In reply to Maria Glymour

Re: Measurement Homework

by Niharika Dixit -

Part 1:

1.Choose a paper describing the development or validation of a measure of relevance in health disparities research (please give the full citation and/or upload the paper if that's possible). 

 

García-Jimenez M, Santoyo-Olsson J, Ortiz C, Lahiff M, Sokal-Gutierrez K, Nápoles AM. Acculturation, Inner Peace, Cancer Self-efficacy, and Self-rated Health among Latina Breast Cancer Survivors. Journal of health care for the poor and underserved. 2014;25(4):1586-1602. doi:10.1353/hpu.2014.0158.

 

 

2.What was the definition of the construct?

Psychoscoial model of adaptation to cancer.

 

 “Constructs of self-efficacy and spiritual well beings ( religious and non religious) are rooted in cultural beliefs and are associated with acculturation. “

 

Authors hypothesized that greater acculturation is associated positively with self reported health and that this relationship is partial mediated by cancer self efficacy and spiritual well being.

 

Predictor Variable

Author used SASH , Short Acculturation Scale for Hispanics. Crohnbach’s alpha for acculturation scale was .95.

 

Mediators

Cancer self-efficacy was measured with Cancer Behavior Inventory – Breast cancer

Cronbach’s alpha was .80

 

 

 

Functional Assessment of Cancer Therapy Quality of Life Measurement System-Spiritual Well-being Scale  was used for spiritual well being.

Cronbach's alpha for the scale was 0.82 in our sample

 

The outcome variable, SRH, was measured by the item “In general, how would you rate your health?

A mediation analysis was used to confirm mediators and set of predictors.

 

 

3.How did the authors provide evidence on the validity of the measure?
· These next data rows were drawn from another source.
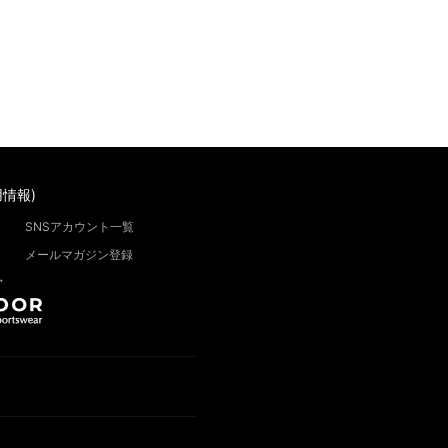
情報)
SNSアカウント一覧
メールマガジン登録
”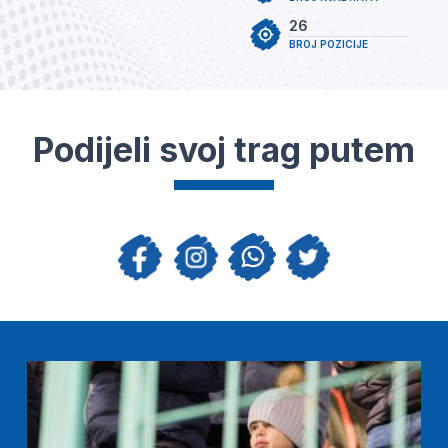
26
BROJ POZICIJE
Podijeli svoj trag putem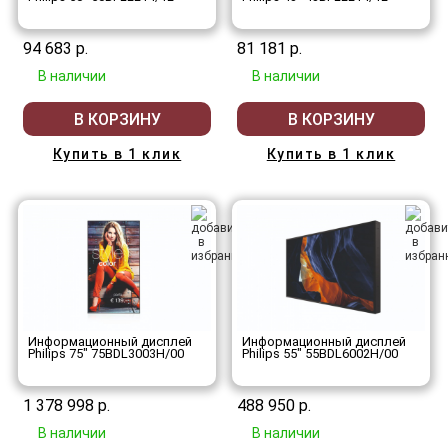
94 683 р.
81 181 р.
В наличии
В наличии
В КОРЗИНУ
В КОРЗИНУ
Купить в 1 клик
Купить в 1 клик
Информационный дисплей
Информационный дисплей
Philips 75" 75BDL3003H/00
Philips 55" 55BDL6002H/00
1 378 998 р.
488 950 р.
В наличии
В наличии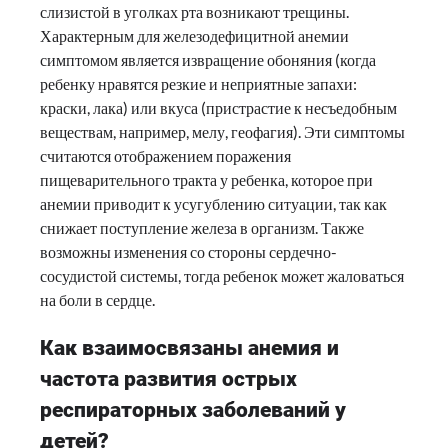
слизистой в уголках рта возникают трещины.
Характерным для железодефицитной анемии
симптомом является извращение обоняния (когда
ребенку нравятся резкие и неприятные запахи:
краски, лака) или вкуса (пристрастие к несъедобным
веществам, например, мелу, геофагия). Эти симптомы
считаются отображением поражения
пищеварительного тракта у ребенка, которое при
анемии приводит к усугублению ситуации, так как
снижает поступление железа в организм. Также
возможны изменения со стороны сердечно-
сосудистой системы, тогда ребенок может жаловаться
на боли в сердце.
Как взаимосвязаны анемия и
частота развития острых
респираторных заболеваний у
детей?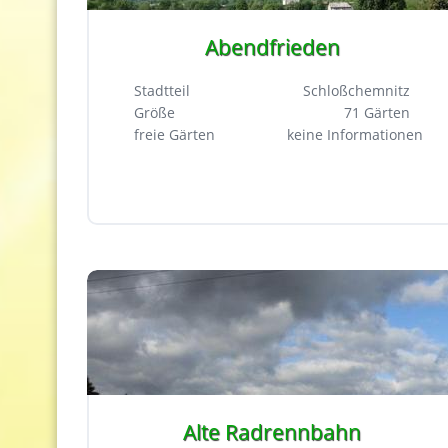
Abendfrieden
Stadtteil
Schloßchemnitz
Größe
71 Gärten
freie Gärten
keine Informationen
Alte Radrennbahn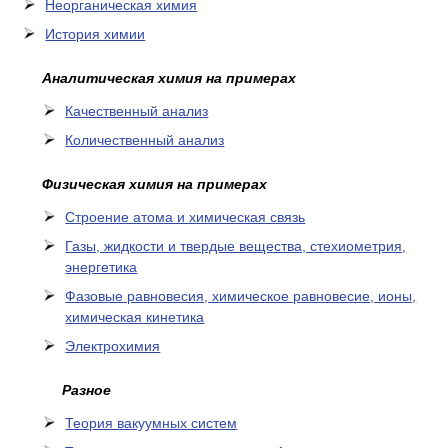
Неорганическая химия
История химии
Аналитическая химия на примерах
Качественный анализ
Количественный анализ
Физическая химия на примерах
Cтроение атома и химическая связь
Газы, жидкости и твердые вещества, стехиометрия,
энергетика
Фазовые равновесия, химическое равновесие, ионы,
химическая кинетика
Электрохимия
Разное
Теория вакуумных систем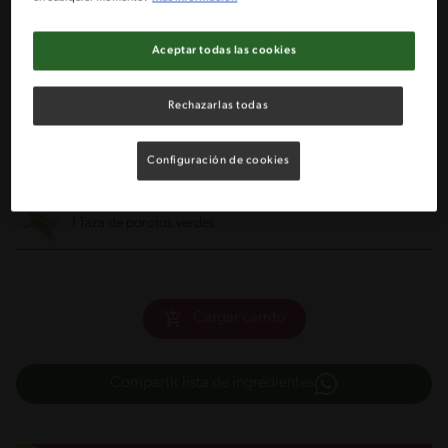
1 Bandeja de carne molida de pavo
Aceptar todas las cookies
½ Cebolla cortada en cubitos
Rechazarlas todas
1 Zanahoria cortada en tiritas
Configuración de cookies
1 Puñado de cilantro cortado finamente
1 Taza de porotos verdes
Cargar carrito
Compartir lista de ingredientes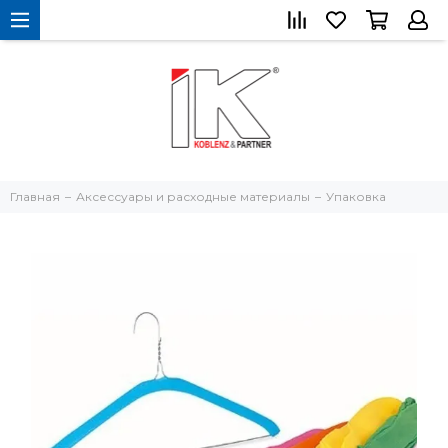
Главная
Аксессуары и расходные материалы
Упаковка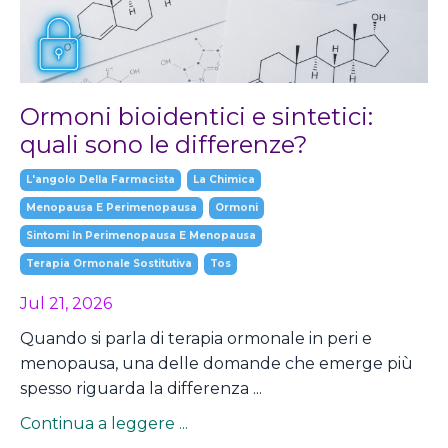
Ormoni bioidentici e sintetici:
quali sono le differenze?
L'angolo Della Farmacista
La Chimica
Menopausa E Perimenopausa
Ormoni
Sintomi In Perimenopausa E Menopausa
Terapia Ormonale Sostitutiva
Tos
Jul 21, 2026
Quando si parla di terapia ormonale in peri e
menopausa, una delle domande che emerge più
spesso riguarda la differenza ...
Continua a leggere ...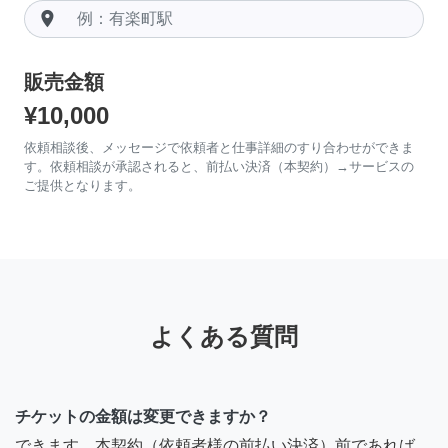
room
販売金額
¥10,000
依頼相談後、メッセージで依頼者と仕事詳細のすり合わせができま
す。依頼相談が承認されると、前払い決済（本契約）→サービスの
ご提供となります。
よくある質問
チケットの金額は変更できますか？
できます。本契約（依頼者様の前払い決済）前であれば、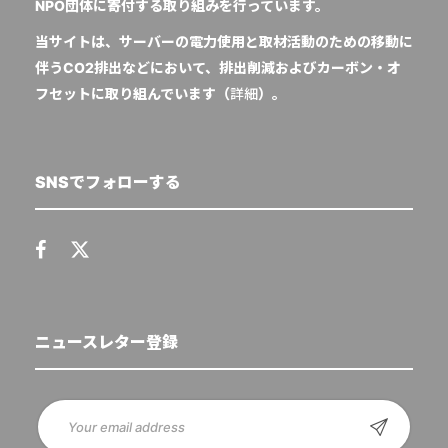
NPO団体に寄付する取り組みを行っています。
当サイトは、サーバーの電力使用と取材活動のための移動に
伴うCO2排出などにおいて、排出削減およびカーボン・オ
フセットに取り組んでいます（
詳細
）。
SNSでフォローする
ニュースレター登録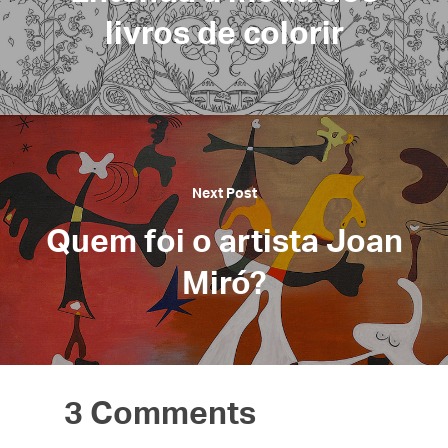
livros de colorir
Next Post
Quem foi o artista Joan
Miró?
3 Comments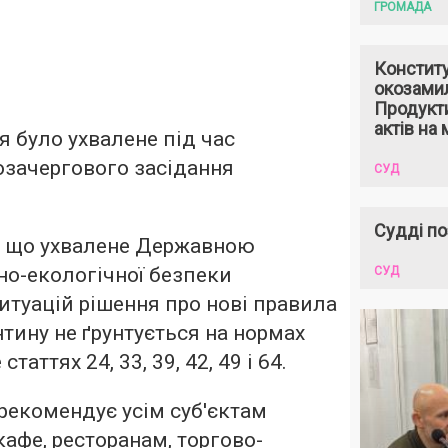
ГРОМАДА
Констит
окозами
Продукти
актів на 
я було ухвалене під час
озачергового засідання
СУД
Судді по
, що ухвалене Державною
но-екологічної безпеки
СУД
итуацій рішення про нові правила
тину не ґрунтується на нормах
статтях 24, 33, 39, 42, 49 і 64.
рекомендує усім суб'єктам
афе, ресторанам, торгово-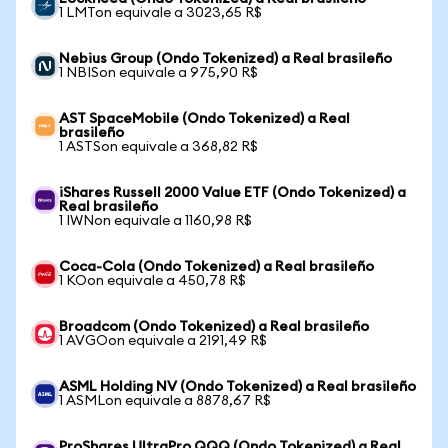
1 LMTon equivale a 3023,65 R$
Nebius Group (Ondo Tokenized) a Real brasileño
1 NBISon equivale a 975,90 R$
AST SpaceMobile (Ondo Tokenized) a Real
brasileño
1 ASTSon equivale a 368,82 R$
iShares Russell 2000 Value ETF (Ondo Tokenized) a
Real brasileño
1 IWNon equivale a 1160,98 R$
Coca-Cola (Ondo Tokenized) a Real brasileño
1 KOon equivale a 450,78 R$
Broadcom (Ondo Tokenized) a Real brasileño
1 AVGOon equivale a 2191,49 R$
ASML Holding NV (Ondo Tokenized) a Real brasileño
1 ASMLon equivale a 8878,67 R$
ProShares UltraPro QQQ (Ondo Tokenized) a Real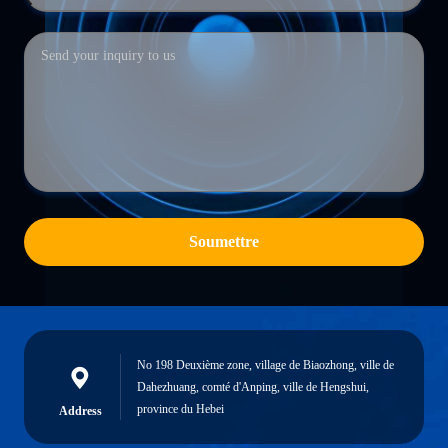
Soumettre
No 198 Deuxième zone, village de Biaozhong, ville de
Dahezhuang, comté d'Anping, ville de Hengshui,
province du Hebei
Address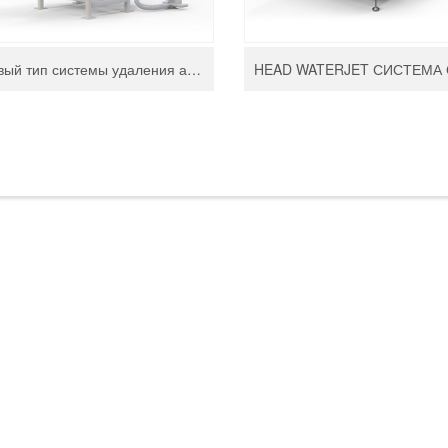
Новый тип системы удаления абразива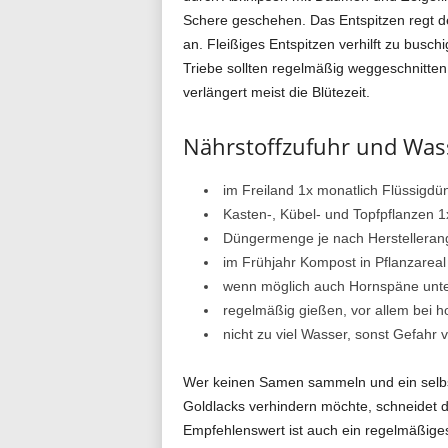
Schere geschehen. Das Entspitzen regt de
an. Fleißiges Entspitzen verhilft zu bus
Triebe sollten regelmäßig weggeschnitten
verlängert meist die Blütezeit.
Nährstoffzufuhr und Was
im Freiland 1x monatlich Flüssigdü
Kasten-, Kübel- und Topfpflanzen 1
Düngermenge je nach Herstellera
im Frühjahr Kompost in Pflanzareal
wenn möglich auch Hornspäne unt
regelmäßig gießen, vor allem bei 
nicht zu viel Wasser, sonst Gefahr 
Wer keinen Samen sammeln und ein selbst
Goldlacks verhindern möchte, schneidet d
Empfehlenswert ist auch ein regelmäßiges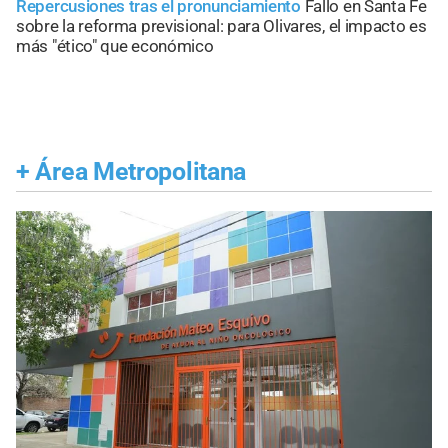
Repercusiones tras el pronunciamiento
Fallo en Santa Fe
sobre la reforma previsional: para Olivares, el impacto es
más "ético" que económico
+
Área Metropolitana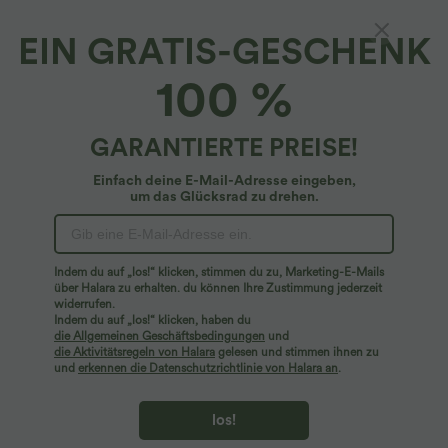
EIN GRATIS-GESCHENK
SpeedWave™*
100 %
SpeedWave™ 7/8-Yoga-Leggings aus
kontrastierendem Netzstoff mit hohem Bund
und Seitentaschen - schnelltrocknend
4.5
(
26
)
GARANTIERTE PREISE!
$42.95 USD
Einfach deine E-Mail-Adresse eingeben,
um das Glücksrad zu drehen.
Indem du auf „los!“ klicken, stimmen du zu, Marketing-E-Mails
über Halara zu erhalten. du können Ihre Zustimmung jederzeit
widerrufen.
Indem du auf „los!“ klicken, haben du
die Allgemeinen Geschäftsbedingungen
und
die Aktivitätsregeln von Halara
gelesen und stimmen ihnen zu
und
erkennen die Datenschutzrichtlinie von Halara an
.
los!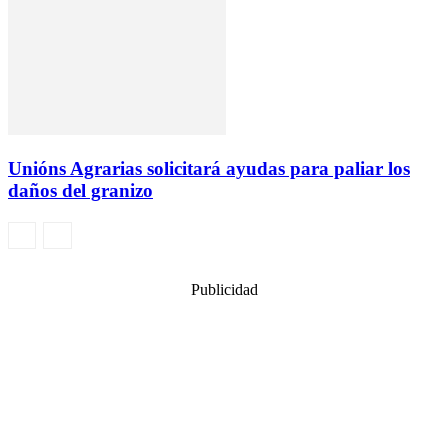
Unións Agrarias solicitará ayudas para paliar los
daños del granizo
Publicidad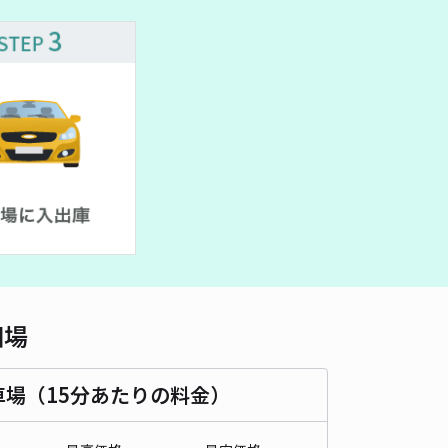
車種
オートバイ
軽自動車
コンパクトカー
中型車
ワンボックス
大型車・SUV
詳細へ
市南頬駐車場
5
/ 1件
00〜
/ 日
¥100〜 / 15分
貸し可
時間
24時間営業
タイプ
平置き
再入庫
可
500cm 以下
車幅
250cm 以下
高さ
250cm 以下
相場
車種
オートバイ
軽自動車
コンパクトカー
中型車
ワンボックス
大型車・SUV
車場（15分あたりの料金）
詳細へ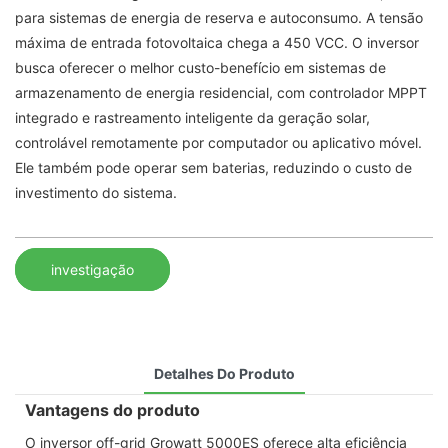
para sistemas de energia de reserva e autoconsumo. A tensão
máxima de entrada fotovoltaica chega a 450 VCC. O inversor
busca oferecer o melhor custo-benefício em sistemas de
armazenamento de energia residencial, com controlador MPPT
integrado e rastreamento inteligente da geração solar,
controlável remotamente por computador ou aplicativo móvel.
Ele também pode operar sem baterias, reduzindo o custo de
investimento do sistema.
investigação
Detalhes Do Produto
Vantagens do produto
O inversor off-grid Growatt 5000ES oferece alta eficiência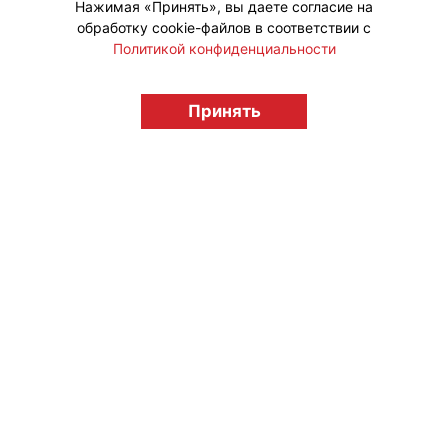
Нажимая «Принять», вы даете согласие на
обработку cookie-файлов в соответствии с
Политикой конфиденциальности
© "Вестник лицензионного рынка",
licensingrussia.ru, 2009-2026 12+
Принять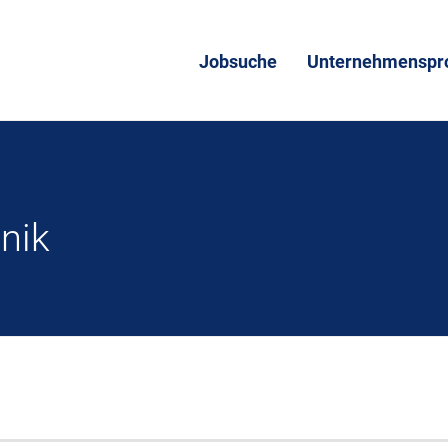
Jobsuche
Unternehmenspro
nik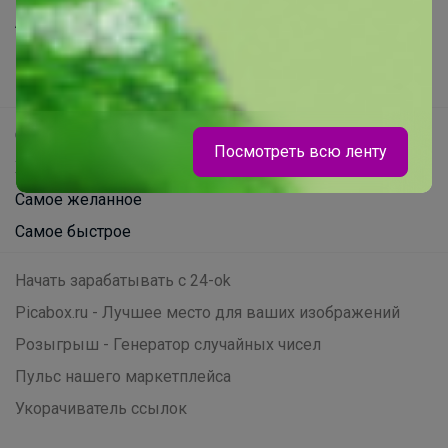
Все предложения
Анонсы
Новости
Поддержка альпак
Посмотреть всю ленту
Самое выгодное
Хиты продаж
Самое желанное
Самое быстрое
Брюнетка
Начать зарабатывать с 24-ok
Футболка для девочки Лапша
Picabox.ru - Лучшее место для ваших изображений
Розыгрыш - Генератор случайных чисел
Пульс нашего маркетплейса
Укорачиватель ссылок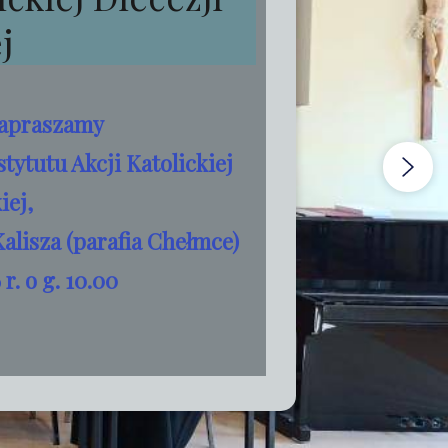
j
zapraszamy
tytutu Akcji Katolickiej
iej,
alisza (parafia Chełmce)
r. o g. 10.00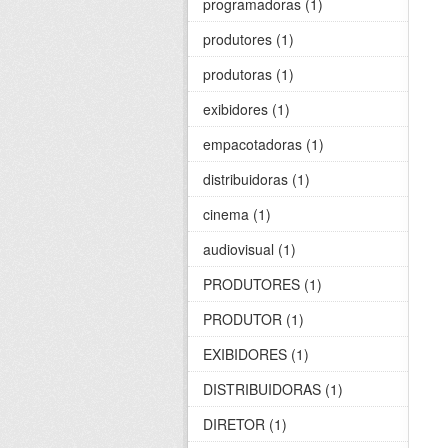
programadoras (1)
produtores (1)
produtoras (1)
exibidores (1)
empacotadoras (1)
distribuidoras (1)
cinema (1)
audiovisual (1)
PRODUTORES (1)
PRODUTOR (1)
EXIBIDORES (1)
DISTRIBUIDORAS (1)
DIRETOR (1)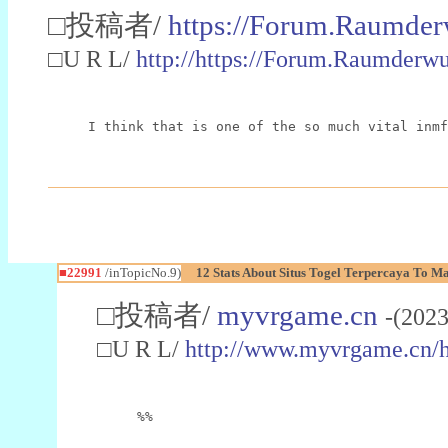
□投稿者/
https://Forum.Raumder
□U R L/
http://https://Forum.Raumder
I think that is one of the so much vital inmf
■22991
/inTopicNo.9)
12 Stats About Situs Togel Terpercaya To M
□投稿者/
myvrgame.cn
-(2023
□U R L/
http://www.myvrgame.cn
%%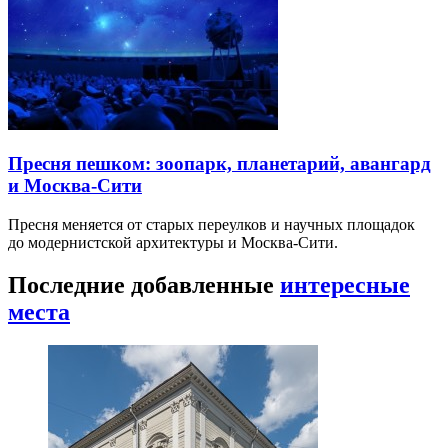
Пресня пешком: зоопарк, планетарий, авангард
и Москва-Сити
Пресня меняется от старых переулков и научных площадок
до модернистской архитектуры и Москва-Сити.
Последние добавленные
интересные
места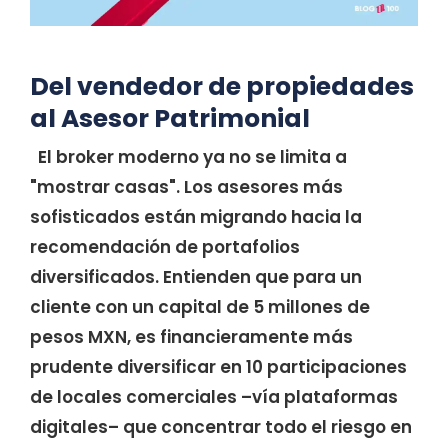
Del vendedor de propiedades
al Asesor Patrimonial
El broker moderno ya no se limita a
"mostrar casas". Los asesores más
sofisticados están migrando hacia la
recomendación de portafolios
diversificados. Entienden que para un
cliente con un capital de 5 millones de
pesos MXN, es financieramente más
prudente diversificar en 10 participaciones
de locales comerciales –vía plataformas
digitales– que concentrar todo el riesgo en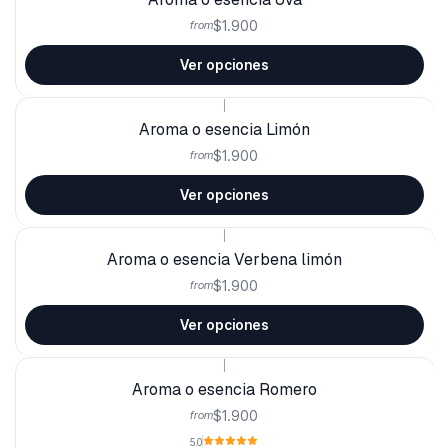
$1.900
from
Ver opciones
|
Aroma o esencia Limón
$1.900
from
Ver opciones
|
Aroma o esencia Verbena limón
$1.900
from
Ver opciones
|
Aroma o esencia Romero
$1.900
from
5.0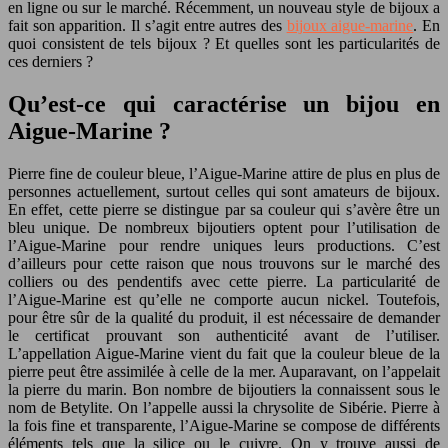
en ligne ou sur le marché. Récemment, un nouveau style de bijoux a
fait son apparition. Il s’agit entre autres des
bijoux aigue-marine
. En
quoi consistent de tels bijoux ? Et quelles sont les particularités de
ces derniers ?
Qu’est-ce qui caractérise un bijou en
Aigue-Marine ?
Pierre fine de couleur bleue, l’Aigue-Marine attire de plus en plus de
personnes actuellement, surtout celles qui sont amateurs de bijoux.
En effet, cette pierre se distingue par sa couleur qui s’avère être un
bleu unique. De nombreux bijoutiers optent pour l’utilisation de
l’Aigue-Marine pour rendre uniques leurs productions. C’est
d’ailleurs pour cette raison que nous trouvons sur le marché des
colliers ou des pendentifs avec cette pierre. La particularité de
l’Aigue-Marine est qu’elle ne comporte aucun nickel. Toutefois,
pour être sûr de la qualité du produit, il est nécessaire de demander
le certificat prouvant son authenticité avant de l’utiliser.
L’appellation Aigue-Marine vient du fait que la couleur bleue de la
pierre peut être assimilée à celle de la mer. Auparavant, on l’appelait
la pierre du marin. Bon nombre de bijoutiers la connaissent sous le
nom de Betylite. On l’appelle aussi la chrysolite de Sibérie. Pierre à
la fois fine et transparente, l’Aigue-Marine se compose de différents
éléments tels que la silice ou le cuivre. On y trouve aussi de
Could you think of additional approaches to validating the measure?

Using multivariate logistic regression, the four mediation steps were modeled separately for each mediator of interest that was related to SRH at p <.15 in bivariate analyses.

4 requirements of mediation analysis were fulfilled as well.

 

 

4.How did the authors provide evidence on the reliability of the measure? Could you think of additional approaches to evaluating the reliability of the measure?

 

Crohnnach’s alpha was used as the reliability of the measure

 

5.Describe the implications of a lack of measurement reliability for future

research applications. 

 

While the modeling takes in to account several variable there are other issues such as ether greater self reported health is associated with greater self efficacy and well being.

It is also challenging to consider intervention. Language proficiency was an important predictor. However we do not know if language concordance may have been associated with higher self efficacy and self reported health.

 

 

 

Part 2:

1.Find a paper describing a health disparity (please give the full citation)

 

  1. Racial disparity in in-hospital mortality after lobectomy for lung cancer

Harrison, Meredith A. et al.

The American Journal of Surgery , Volume 209 , Issue 4 , 652 - 658

 

 

2.Summarize the construct and measurement of the dimension of disparity (e.g., race, SES) and the outcome measured (e.g., self-rated health).

 

Race was the important predictor measure, SES was also used with insurance income level, education, type of hospital and annual lobectomy volume.

 

 

3.What is the evidence for the validity and reliability of the measures?

This was a database study,

 

4.What is the reference category used for the disparity measure? Why does this reference category make sense (or not) for this research question?

Reference category was non-black. This makes sense as the African Americans are more like to have worse outcomes than other groups.

 

5.How is the disparity quantified?  Is this an absolute or relative measure or are both provided?  Describe which type of measure you would prefer for this research area, or, if both, why. 

Disparities is identified by odd ratio which is a relative measures. I think both relative and absolute measures are important here. Absolute measure are significant in defining the extent of the problem and its impact on cancer outcomes.